Nun ist mein Arbeitskollege da völlig anderer Meinung. Der sagte es sei üblich Frequenzumrichter immer ein 
Rechtsdrehfeld generieren zu lassen und dann die Phasen im Motorklemmbrett zu tauschen.
Das macht aber meiner Meinung nach keinen Sinn, denn die Pumpen auf diese weise anzuschließen bringt nur zusätzliche 
Fehlerquellen mit sich.
Meine Frage ist nun, gibt es irgendeine Vorschrift oder Richtlinie die besagt wie das zu Handhaben ist?

Gruß


----------



## ThorstenD2 (25 Juni 2013)

Nein eine Vorschrift ist mir nicht bekannt.


Aber wenn jemand mal eine neue Steuerung/Display Platine einsteckt und dann läuft der Motor auf einmal falsch herum. Gut Pumpen machen wohl keinen Schaden, aber trotzdem ist das für mich Fusch.

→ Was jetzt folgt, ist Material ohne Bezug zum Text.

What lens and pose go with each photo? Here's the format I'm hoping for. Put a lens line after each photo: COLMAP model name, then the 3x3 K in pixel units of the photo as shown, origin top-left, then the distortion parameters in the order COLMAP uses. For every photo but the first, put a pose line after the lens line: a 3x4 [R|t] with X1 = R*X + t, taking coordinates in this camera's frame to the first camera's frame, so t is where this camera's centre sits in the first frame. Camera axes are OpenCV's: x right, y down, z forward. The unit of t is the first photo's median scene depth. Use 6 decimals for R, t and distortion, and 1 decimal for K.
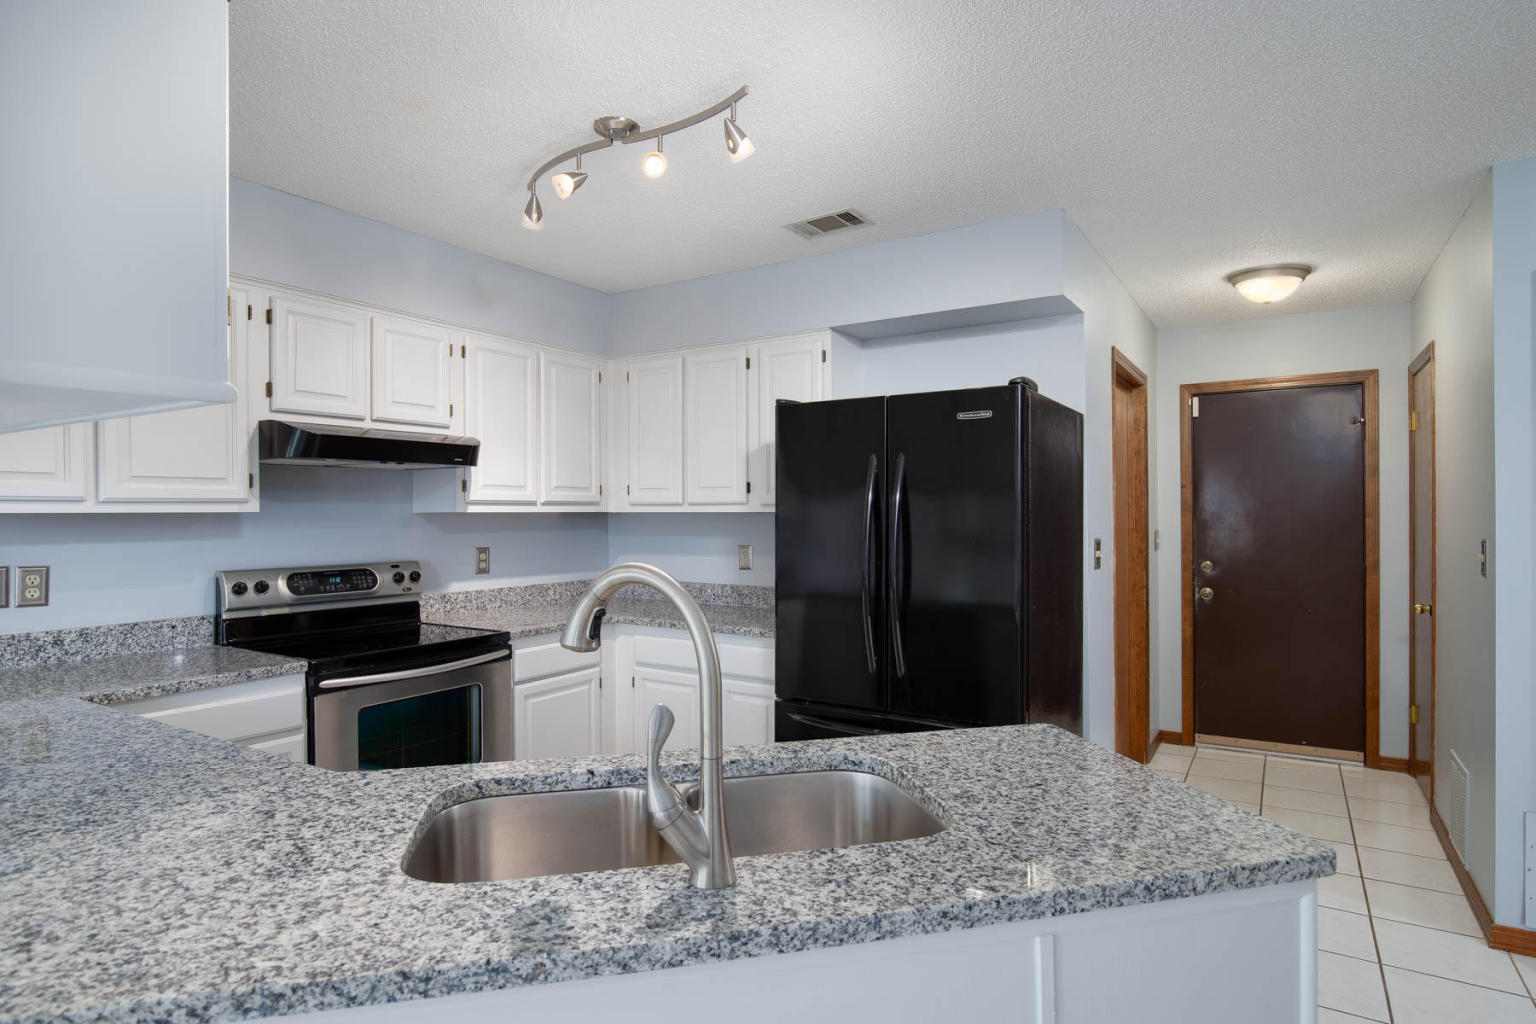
lens RADIAL K [[818.5, 0, 802.9], [0, 818.5, 514.5], [0, 0, 1]] dist [-0.021460, 0.000920]
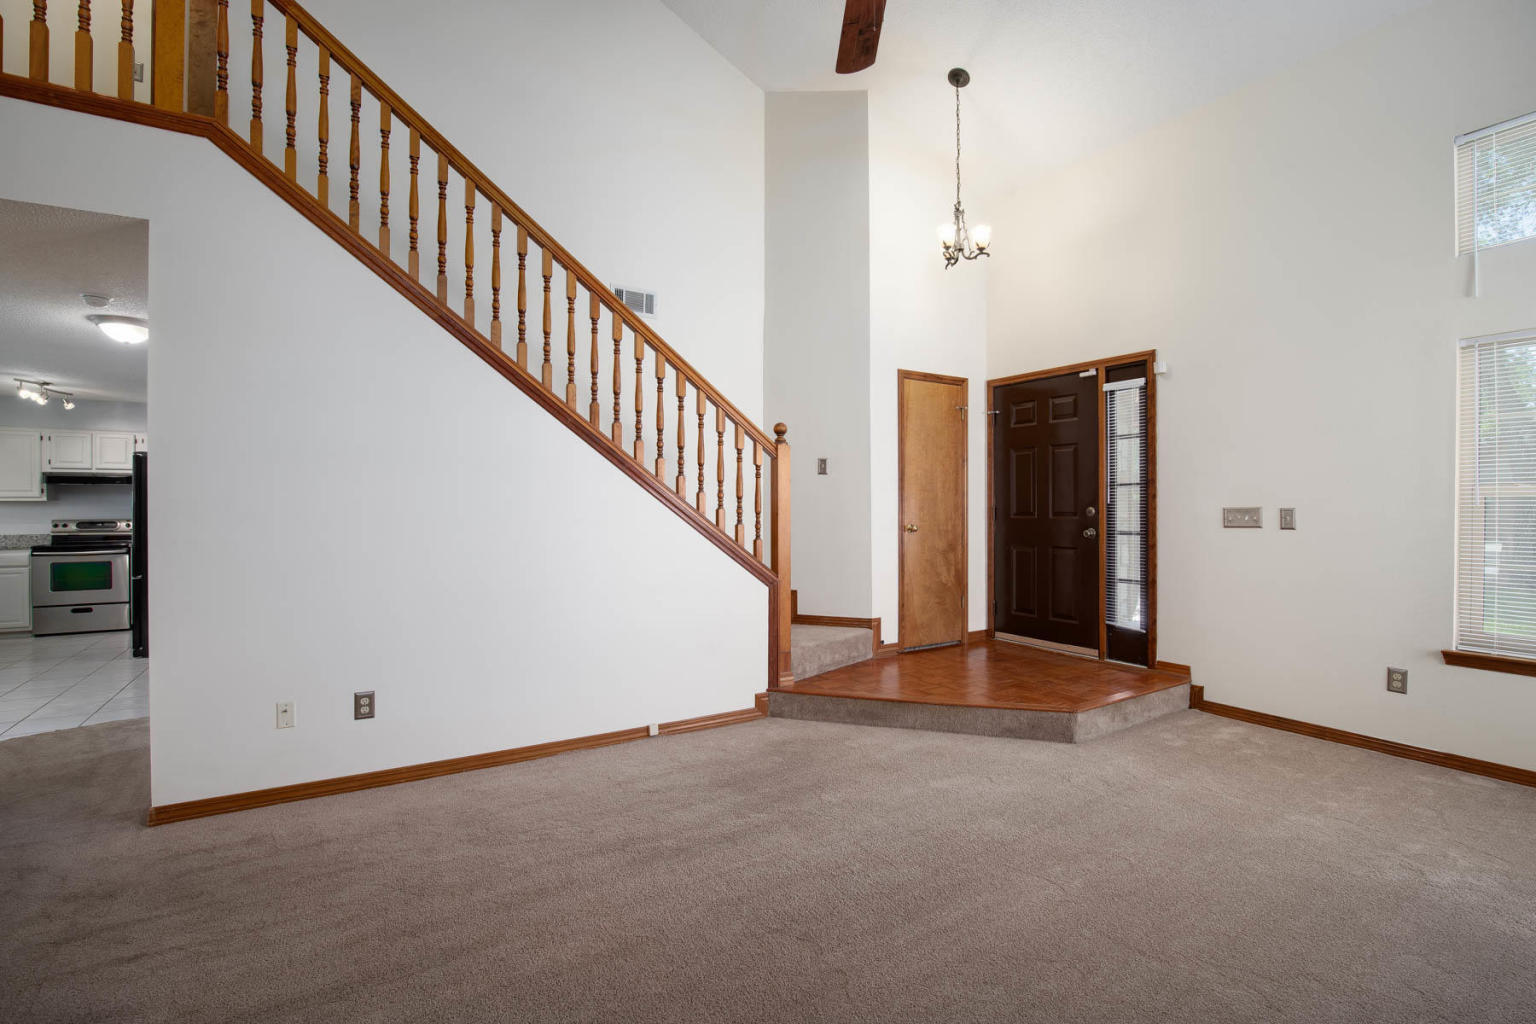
lens RADIAL K [[760.2, 0, 778.3], [0, 760.2, 508.6], [0, 0, 1]] dist [-0.026455, 0.002803]
pose [[0.871970, -0.003331, -0.489547, 3.020736], [0.005431, 0.999981, 0.002870, 0.032442], [0.489529, -0.005161, 0.871972, -0.122833]]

Sent from my iPad using Tapatalk


----------



## zako (25 Juni 2013)

Hallo,

die mir bekannten Frequenzumrichter haben einen Parameter "Linkslauf" oder "Phasenfolge drehen".
Es gibt aber auch Kunden, die lieber im Klemmbrett umverdrahten und dann entsprechend beschriften (!) - würden sie ja auch tun, wenn man keinen Umrichter hat und direkt ans Netz anschließt.

Grüße
 Zako


----------



## Perfektionist (27 Juni 2013)

Ich halte es so, die Drehrichtung elektronisch zu drehen. Als negativen Sollwert über DP.

Wenn der FU kein DP-Anschluss hat, drehe ich am FU-Anschluss und der Motor im Feld bekommt dann 1:1-Anschluss.


----------